For the GOP candidates who wrestled with the issue over the past few days, the difficulty of staking out a position boiled down to this: How does a presidential candidate — aiming to alienate as few voters as possible — deal with the volatile stew of issues that campaigns are loathe to touch. This case set off simultaneous debates over racism, gun rights, and whether the Confederate flag can legitimately be couched as a “state’s rights” issues.
“This is an issue that has an exceedingly high number of threads in it. It involves race, it involves culture, it involves crime, it involves justice,” said Matthew Dowd, a former strategist for President George W. Bush. “And then you have politicians who are incredibly scared of their own shadow, because they are so afraid they are going to be jumped on by what I would call the ‘conserva-gensia’, who don’t necessarily represent real people — whether its someone on Fox News or Rush Limbaugh.”
In a news cycle keyed to rapid response, Dowd added that it’s very difficult for politicians “to really be thoughtful about an issue, as opposed to giving a microwaved answer.”

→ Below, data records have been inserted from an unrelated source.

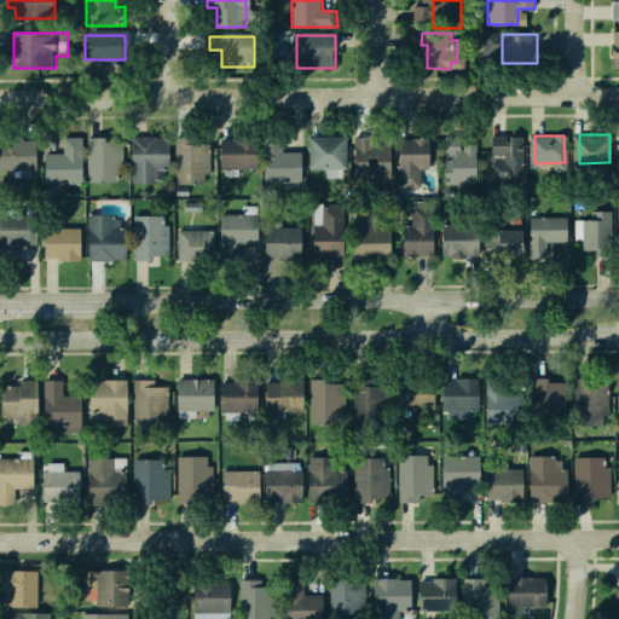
[(347,167),(312,167),(311,138),(346,137),(347,167)]
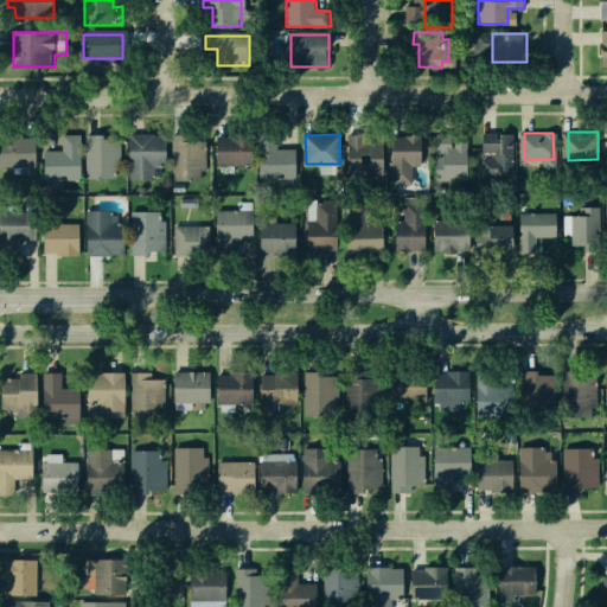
[(120,174),(89,174),(89,135),(108,135),(108,140),(119,140),(120,174)]
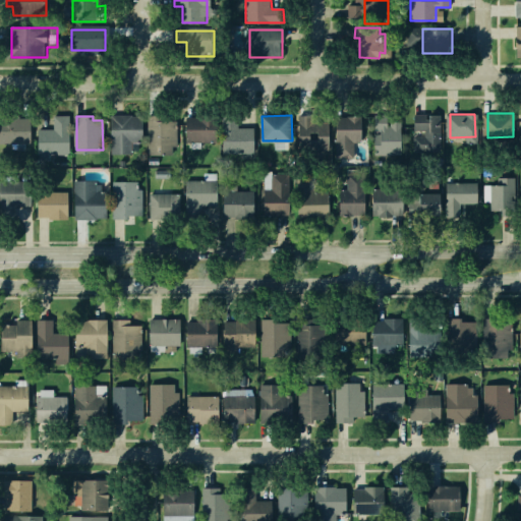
[(256,151),(225,151),(225,116),(241,117),(241,129),(256,129),(256,151)]
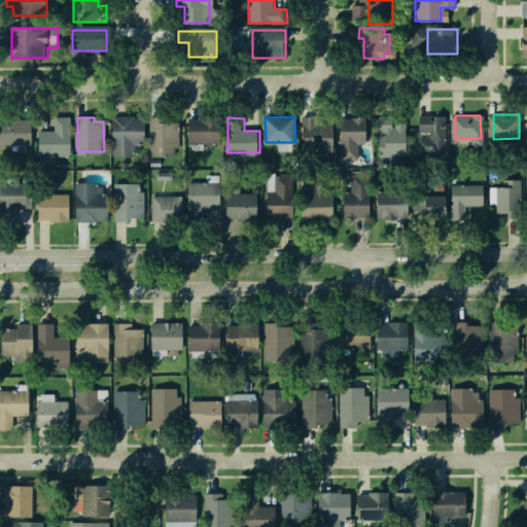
[(334,152),(304,152),(304,117),(318,117),(318,124),(334,124),(334,152)]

Still, the killings in Charleston happened during a period when the Republican Party is straining to expand its appeal to minorities. Steve Schmidt, a Republican strategist who advised George W. Bush and 2008 presidential nominee John McCain, said many of the candidates missed a clear chance to show leadership by quickly stating a bold position on an issue that resonates not only with African-Americans, but with voters of all races who were horrified by Wednesday’s shooting at Emanuel AME Church in Charleston.
“A presidential candidate who seeks to be the nominee of the party of [President Abraham] Lincoln should be able to talk contextually and historically about this flag, about these issues, about what it once meant and what it means today,” Schmidt said. “This is one of those moments where the right thing to say and do is so obvious — and you watch, one by one by one by one, how the political calculations and maneuverings take place at the expense of doing the right thing,” Schmidt said.
He added: “This is something most people would regard as a pretty simple and easy thing to get right.”
The balance that many candidates were trying to strike, said Ari Fleischer, former press secretary to Bush, was in respecting the rights of South Carolinians to decide what to do with the flag.
“There’s a higher principle about the role of the federal government that runs into conflict with the raw emotions that play out after a tragedy and it squeezes Republicans,” Fleischer said. “They’re squeezed because the higher principle is Republican federal candidates place a lot of value in the right of states to decide these matters without federal interference — whether it’s an emotional issue like the flag, or whether it’s gun rights, gay marriage” — even nutrition standards, he said.
In a politically important state like South Carolina, which will hold one of the first presidential primaries, many voters see no need for out-of-state politicians to meddle in their affairs — as Haley obliquely stated during her press conference on Monday.
Fleischer said he disagreed with those who have framed the flag issue as a test of character. “The test of character is the ability to see long term, and to know what the role of the federal government is, and should be, while also creating an environment to actually solve the problem,” he said.
Still, many unaligned political strategists, watching the maneuverings of the last few days were puzzled by why it took so long for candidates to parse their positions.
Moments after the presidential candidates flooded Twitter with newly formed opinions about the Confederate flag following Haley’s press conference, Craig Robinson, a former political director of the Iowa Republican Party, tweeted incredulously: “A president can encourage a foreign country to tear down a wall, but a presidential candidate can’t encourage a state to take down a flag?”